Physical expressions like waving, pointing, touching and slouching are all forms of nonverbal communication. The study of body movement and expression is known as kinesics. Humans move their bodies when communicating because as research has shown, it helps "ease the mental effort when communication is difficult." Physical expressions reveal many things about the person using them for example, gestures can emphasize a point or relay a message, posture can reveal boredom or great interest, and touch can convey encouragement or caution.
Body language is a form of non-verbal communication involving the use of stylized gestures, postures, and physiologic signs which act as cues to other people. Humans, sometimes unconsciously, send and receive non-verbal signals all the time.
Interpersonal space refers to the psychological "bubble" that we can imagine exists when someone is standing way too close to us. Research has revealed that in North America there are four different zones of interpersonal space. The first zone is called intimate distance and ranges from touching to about eighteen inches apart. Intimate distance is the space around us that we reserve for lovers, children, as well as close family members and friends. The second zone is called personal distance and begins about an arm's length away; starting around eighteen inches from our person and ending about four feet away. We use personal distance in conversations with friends, to chat with associates, and in group discussions. The third zone of interpersonal space is called social distance and is the area that ranges from four to eight feet away from you. Social distance is reserved for strangers, newly formed groups, and new acquaintances. The fourth identified zone of space is public distance and includes anything more than eight feet away from you.
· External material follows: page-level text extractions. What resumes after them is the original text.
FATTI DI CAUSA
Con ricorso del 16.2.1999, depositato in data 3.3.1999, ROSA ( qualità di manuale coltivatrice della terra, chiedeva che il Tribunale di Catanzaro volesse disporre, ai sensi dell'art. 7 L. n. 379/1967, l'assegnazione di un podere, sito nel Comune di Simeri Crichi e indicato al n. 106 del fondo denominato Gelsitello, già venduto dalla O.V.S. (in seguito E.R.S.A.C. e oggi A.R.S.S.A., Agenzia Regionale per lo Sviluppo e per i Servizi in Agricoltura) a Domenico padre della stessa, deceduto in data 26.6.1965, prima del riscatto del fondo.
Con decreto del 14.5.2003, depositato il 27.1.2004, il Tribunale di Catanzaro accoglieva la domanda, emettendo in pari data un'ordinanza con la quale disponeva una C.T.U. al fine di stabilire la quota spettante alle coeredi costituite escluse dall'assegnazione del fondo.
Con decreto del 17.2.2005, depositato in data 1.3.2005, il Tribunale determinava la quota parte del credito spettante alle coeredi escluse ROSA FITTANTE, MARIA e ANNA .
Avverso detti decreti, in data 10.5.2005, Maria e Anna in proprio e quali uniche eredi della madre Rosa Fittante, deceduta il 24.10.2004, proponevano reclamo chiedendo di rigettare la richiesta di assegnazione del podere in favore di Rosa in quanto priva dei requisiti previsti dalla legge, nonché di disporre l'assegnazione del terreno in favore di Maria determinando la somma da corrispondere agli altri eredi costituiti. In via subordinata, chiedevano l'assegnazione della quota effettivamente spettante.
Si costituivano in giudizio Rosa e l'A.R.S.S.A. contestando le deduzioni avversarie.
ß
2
This zone is used for speeches, lectures, and theater; essentially, public distance is that range reserved for larger audiences. 
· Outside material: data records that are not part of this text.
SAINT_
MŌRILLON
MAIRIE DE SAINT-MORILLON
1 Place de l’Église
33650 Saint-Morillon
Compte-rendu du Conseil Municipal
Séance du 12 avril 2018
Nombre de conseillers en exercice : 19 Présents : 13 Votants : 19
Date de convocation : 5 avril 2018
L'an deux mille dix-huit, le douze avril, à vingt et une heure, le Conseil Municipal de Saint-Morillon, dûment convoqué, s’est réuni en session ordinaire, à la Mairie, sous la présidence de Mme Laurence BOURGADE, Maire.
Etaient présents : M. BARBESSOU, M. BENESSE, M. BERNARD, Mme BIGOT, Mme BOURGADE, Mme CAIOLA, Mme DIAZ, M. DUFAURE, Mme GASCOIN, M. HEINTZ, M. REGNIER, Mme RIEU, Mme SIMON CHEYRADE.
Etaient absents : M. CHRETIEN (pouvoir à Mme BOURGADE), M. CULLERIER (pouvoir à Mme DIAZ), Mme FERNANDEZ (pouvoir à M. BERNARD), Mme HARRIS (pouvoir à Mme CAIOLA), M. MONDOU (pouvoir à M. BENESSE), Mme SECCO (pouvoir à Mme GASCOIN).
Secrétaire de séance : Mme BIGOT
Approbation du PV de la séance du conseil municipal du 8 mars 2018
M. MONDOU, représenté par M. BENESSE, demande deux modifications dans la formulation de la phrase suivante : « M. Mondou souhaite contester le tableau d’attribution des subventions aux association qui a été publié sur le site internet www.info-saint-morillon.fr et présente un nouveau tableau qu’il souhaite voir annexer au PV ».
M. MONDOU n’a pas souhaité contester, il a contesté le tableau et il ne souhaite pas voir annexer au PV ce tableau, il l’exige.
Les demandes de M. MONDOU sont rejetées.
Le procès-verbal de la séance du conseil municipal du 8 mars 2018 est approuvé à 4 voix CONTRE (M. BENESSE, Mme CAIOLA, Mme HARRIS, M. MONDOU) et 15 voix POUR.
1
Misunderstandings in communication are common because of the many different ways people use language. Though there is no right or wrong way to communicate, avoiding language barriers such as jargon, bypassing, and offensive language may prevent misunderstandings in group or interpersonal discussions. One of the more common barriers in communication is the inappropriate use of jargon. Jargon is a fictive language invented by and for the group as a verbal shorthand. It also syllabifies group membership when used properly. The problem with jargon is that it can make words confusing and can be used to conceal the truth. Another barrier to language is bypassing. Bypassing occurs when group members have different meanings for different words and phrases and thus miss each others meanings. To overcome the risk of bypassing it is important to look to what the speaker wants and not always at what the speaker says. The third most common language barrier is offensive language. Offensive language is "any terminology that demeans, excludes, or stereotypes people for any reason. Avoiding sexist, discriminating, or labeling talk will greatly reduce chances of miscommunication. Remember, there is no right or wrong way to communicate. Though language difficulties are common, avoiding barriers like jargon, bypassing, and offensive language, will greatly reduce your chances of being misunderstood. Only through habitual awareness can one begin to truly understand and then be understood.